From the data that follows, print exactly the lines starting at the one containing "List each element's type and" and ending at the one containing "Rendered at 1500 by 1125 pixels."; include both of them and nothing more.

──────── The records ────────

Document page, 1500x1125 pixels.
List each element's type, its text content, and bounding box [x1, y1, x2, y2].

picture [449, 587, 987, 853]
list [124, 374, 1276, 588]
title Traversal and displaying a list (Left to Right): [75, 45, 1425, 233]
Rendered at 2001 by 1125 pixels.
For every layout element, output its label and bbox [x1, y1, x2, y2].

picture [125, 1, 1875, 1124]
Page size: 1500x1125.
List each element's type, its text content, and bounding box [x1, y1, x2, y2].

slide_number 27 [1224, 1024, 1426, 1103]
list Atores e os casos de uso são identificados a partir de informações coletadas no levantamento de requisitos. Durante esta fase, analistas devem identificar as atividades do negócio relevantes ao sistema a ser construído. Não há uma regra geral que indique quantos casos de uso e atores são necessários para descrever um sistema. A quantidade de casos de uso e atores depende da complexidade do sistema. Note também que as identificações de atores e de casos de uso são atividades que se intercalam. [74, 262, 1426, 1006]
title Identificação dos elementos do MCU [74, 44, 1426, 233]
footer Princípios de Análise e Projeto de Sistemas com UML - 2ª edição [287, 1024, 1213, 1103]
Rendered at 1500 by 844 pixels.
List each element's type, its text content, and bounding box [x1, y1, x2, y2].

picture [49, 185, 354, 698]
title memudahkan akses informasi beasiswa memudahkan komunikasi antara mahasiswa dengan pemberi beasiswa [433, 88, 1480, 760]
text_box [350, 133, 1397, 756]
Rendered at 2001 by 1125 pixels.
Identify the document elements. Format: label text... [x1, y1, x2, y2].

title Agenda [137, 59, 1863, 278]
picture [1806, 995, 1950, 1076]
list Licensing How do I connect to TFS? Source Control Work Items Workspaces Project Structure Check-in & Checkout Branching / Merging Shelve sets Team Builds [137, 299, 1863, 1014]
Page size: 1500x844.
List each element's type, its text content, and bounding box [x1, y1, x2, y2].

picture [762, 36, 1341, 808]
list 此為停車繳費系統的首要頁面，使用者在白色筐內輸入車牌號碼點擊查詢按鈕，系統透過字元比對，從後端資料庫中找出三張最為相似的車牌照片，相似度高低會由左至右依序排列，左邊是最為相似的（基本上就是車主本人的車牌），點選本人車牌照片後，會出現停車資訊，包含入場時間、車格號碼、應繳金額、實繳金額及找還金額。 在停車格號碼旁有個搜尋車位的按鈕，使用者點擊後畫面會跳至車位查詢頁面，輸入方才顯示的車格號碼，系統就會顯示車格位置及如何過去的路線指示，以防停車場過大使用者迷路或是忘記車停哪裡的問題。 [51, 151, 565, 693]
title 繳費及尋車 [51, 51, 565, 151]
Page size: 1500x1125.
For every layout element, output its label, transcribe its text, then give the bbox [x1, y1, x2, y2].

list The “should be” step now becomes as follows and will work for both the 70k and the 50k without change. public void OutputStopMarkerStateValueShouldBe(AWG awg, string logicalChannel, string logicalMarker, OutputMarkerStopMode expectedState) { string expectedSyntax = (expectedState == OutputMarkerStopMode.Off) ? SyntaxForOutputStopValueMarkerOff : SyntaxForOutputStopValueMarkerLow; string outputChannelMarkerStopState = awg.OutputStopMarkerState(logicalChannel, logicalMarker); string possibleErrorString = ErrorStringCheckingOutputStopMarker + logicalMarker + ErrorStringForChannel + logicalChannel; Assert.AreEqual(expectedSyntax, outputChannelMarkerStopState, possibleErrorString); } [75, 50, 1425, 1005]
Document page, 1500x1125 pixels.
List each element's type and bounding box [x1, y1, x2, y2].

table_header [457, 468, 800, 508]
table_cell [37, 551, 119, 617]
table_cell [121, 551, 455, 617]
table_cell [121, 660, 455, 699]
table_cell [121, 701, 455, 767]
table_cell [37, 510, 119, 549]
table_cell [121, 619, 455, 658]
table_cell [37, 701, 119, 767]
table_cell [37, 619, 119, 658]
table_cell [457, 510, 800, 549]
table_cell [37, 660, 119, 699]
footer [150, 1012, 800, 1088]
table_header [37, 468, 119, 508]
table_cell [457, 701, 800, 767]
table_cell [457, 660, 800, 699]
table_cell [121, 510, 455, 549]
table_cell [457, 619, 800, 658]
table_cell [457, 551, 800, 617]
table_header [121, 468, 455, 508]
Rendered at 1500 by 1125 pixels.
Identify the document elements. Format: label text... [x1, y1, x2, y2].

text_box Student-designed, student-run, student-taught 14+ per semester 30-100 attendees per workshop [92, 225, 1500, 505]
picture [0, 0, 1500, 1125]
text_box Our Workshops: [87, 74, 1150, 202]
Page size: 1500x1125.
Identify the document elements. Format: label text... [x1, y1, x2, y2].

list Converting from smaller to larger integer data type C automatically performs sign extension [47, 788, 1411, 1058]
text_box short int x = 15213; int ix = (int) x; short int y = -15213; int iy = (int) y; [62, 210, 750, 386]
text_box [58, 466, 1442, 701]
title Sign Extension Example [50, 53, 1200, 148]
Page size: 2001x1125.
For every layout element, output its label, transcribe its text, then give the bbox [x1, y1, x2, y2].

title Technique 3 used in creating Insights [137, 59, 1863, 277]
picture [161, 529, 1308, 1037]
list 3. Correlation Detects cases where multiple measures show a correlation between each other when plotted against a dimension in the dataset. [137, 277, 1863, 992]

────────

● Reply:
List each element's type and bounding box [x1, y1, x2, y2].

table_header [457, 468, 800, 508]
table_cell [37, 551, 119, 617]
table_cell [121, 551, 455, 617]
table_cell [121, 660, 455, 699]
table_cell [121, 701, 455, 767]
table_cell [37, 510, 119, 549]
table_cell [121, 619, 455, 658]
table_cell [37, 701, 119, 767]
table_cell [37, 619, 119, 658]
table_cell [457, 510, 800, 549]
table_cell [37, 660, 119, 699]
footer [150, 1012, 800, 1088]
table_header [37, 468, 119, 508]
table_cell [457, 701, 800, 767]
table_cell [457, 660, 800, 699]
table_cell [121, 510, 455, 549]
table_cell [457, 619, 800, 658]
table_cell [457, 551, 800, 617]
table_header [121, 468, 455, 508]
Rendered at 1500 by 1125 pixels.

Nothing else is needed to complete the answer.